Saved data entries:
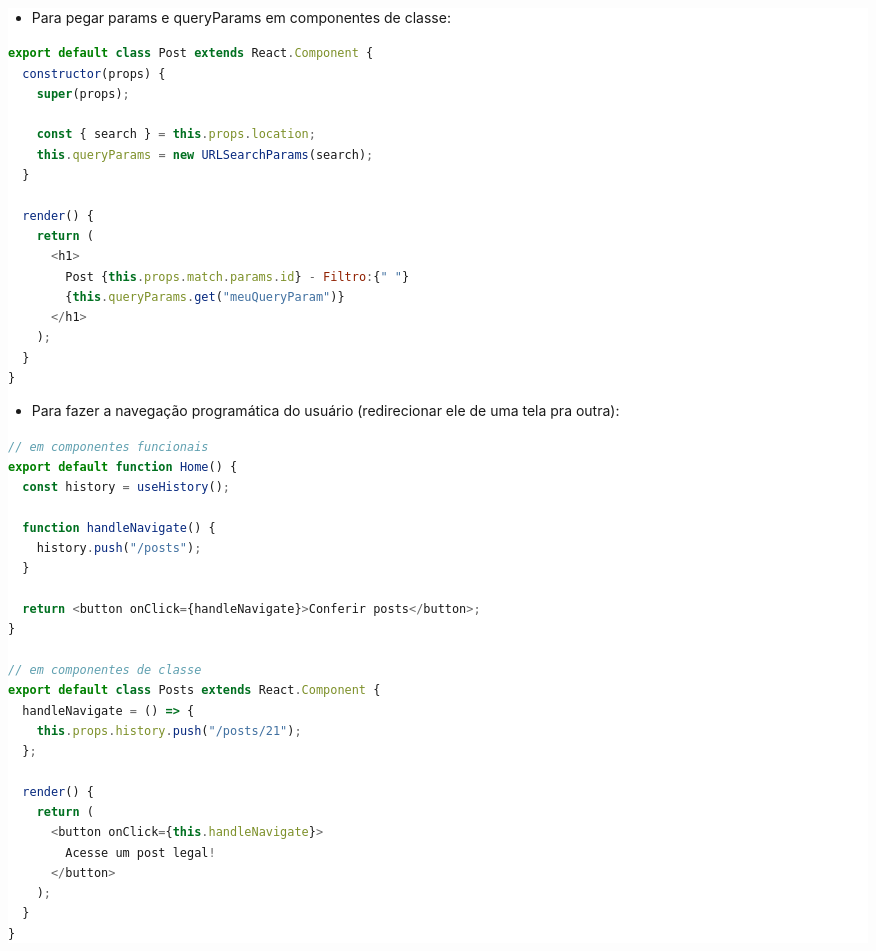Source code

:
 ```js
```

- Para pegar params e queryParams em componentes de classe:

```js
export default class Post extends React.Component {
  constructor(props) {
    super(props);

    const { search } = this.props.location;
    this.queryParams = new URLSearchParams(search);
  }

  render() {
    return (
      <h1>
        Post {this.props.match.params.id} - Filtro:{" "}
        {this.queryParams.get("meuQueryParam")}
      </h1>
    );
  }
}
```

- Para fazer a navegação programática do usuário (redirecionar ele de uma tela pra outra):

```js
// em componentes funcionais
export default function Home() {
  const history = useHistory();

  function handleNavigate() {
    history.push("/posts");
  }

  return <button onClick={handleNavigate}>Conferir posts</button>;
}

// em componentes de classe
export default class Posts extends React.Component {
  handleNavigate = () => {
    this.props.history.push("/posts/21");
  };

  render() {
    return (
      <button onClick={this.handleNavigate}>
        Acesse um post legal!
      </button>
    );
  }
}
```
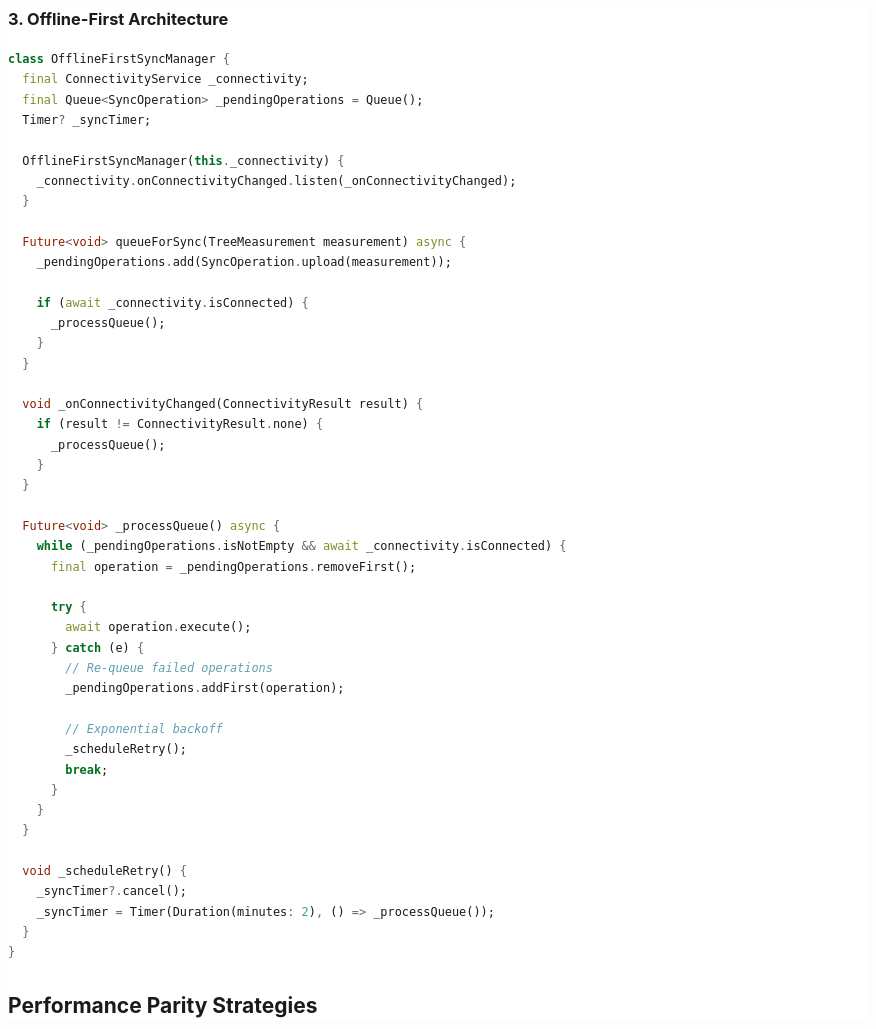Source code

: ### 3. Offline-First Architecture

```dart
class OfflineFirstSyncManager {
  final ConnectivityService _connectivity;
  final Queue<SyncOperation> _pendingOperations = Queue();
  Timer? _syncTimer;
  
  OfflineFirstSyncManager(this._connectivity) {
    _connectivity.onConnectivityChanged.listen(_onConnectivityChanged);
  }
  
  Future<void> queueForSync(TreeMeasurement measurement) async {
    _pendingOperations.add(SyncOperation.upload(measurement));
    
    if (await _connectivity.isConnected) {
      _processQueue();
    }
  }
  
  void _onConnectivityChanged(ConnectivityResult result) {
    if (result != ConnectivityResult.none) {
      _processQueue();
    }
  }
  
  Future<void> _processQueue() async {
    while (_pendingOperations.isNotEmpty && await _connectivity.isConnected) {
      final operation = _pendingOperations.removeFirst();
      
      try {
        await operation.execute();
      } catch (e) {
        // Re-queue failed operations
        _pendingOperations.addFirst(operation);
        
        // Exponential backoff
        _scheduleRetry();
        break;
      }
    }
  }
  
  void _scheduleRetry() {
    _syncTimer?.cancel();
    _syncTimer = Timer(Duration(minutes: 2), () => _processQueue());
  }
}
```

## Performance Parity Strategies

▶ **EXERCISE PROMPT**: Could you output every entry exactly as written, skipping the pictures?

▶ **RESPONSE BOX**:
Source code

:
 ```js
```

- Para pegar params e queryParams em componentes de classe:

```js
export default class Post extends React.Component {
  constructor(props) {
    super(props);

    const { search } = this.props.location;
    this.queryParams = new URLSearchParams(search);
  }

  render() {
    return (
      <h1>
        Post {this.props.match.params.id} - Filtro:{" "}
        {this.queryParams.get("meuQueryParam")}
      </h1>
    );
  }
}
```

- Para fazer a navegação programática do usuário (redirecionar ele de uma tela pra outra):

```js
// em componentes funcionais
export default function Home() {
  const history = useHistory();

  function handleNavigate() {
    history.push("/posts");
  }

  return <button onClick={handleNavigate}>Conferir posts</button>;
}

// em componentes de classe
export default class Posts extends React.Component {
  handleNavigate = () => {
    this.props.history.push("/posts/21");
  };

  render() {
    return (
      <button onClick={this.handleNavigate}>
        Acesse um post legal!
      </button>
    );
  }
}
```
Source code

: ### 3. Offline-First Architecture

```dart
class OfflineFirstSyncManager {
  final ConnectivityService _connectivity;
  final Queue<SyncOperation> _pendingOperations = Queue();
  Timer? _syncTimer;
  
  OfflineFirstSyncManager(this._connectivity) {
    _connectivity.onConnectivityChanged.listen(_onConnectivityChanged);
  }
  
  Future<void> queueForSync(TreeMeasurement measurement) async {
    _pendingOperations.add(SyncOperation.upload(measurement));
    
    if (await _connectivity.isConnected) {
      _processQueue();
    }
  }
  
  void _onConnectivityChanged(ConnectivityResult result) {
    if (result != ConnectivityResult.none) {
      _processQueue();
    }
  }
  
  Future<void> _processQueue() async {
    while (_pendingOperations.isNotEmpty && await _connectivity.isConnected) {
      final operation = _pendingOperations.removeFirst();
      
      try {
        await operation.execute();
      } catch (e) {
        // Re-queue failed operations
        _pendingOperations.addFirst(operation);
        
        // Exponential backoff
        _scheduleRetry();
        break;
      }
    }
  }
  
  void _scheduleRetry() {
    _syncTimer?.cancel();
    _syncTimer = Timer(Duration(minutes: 2), () => _processQueue());
  }
}
```

## Performance Parity Strategies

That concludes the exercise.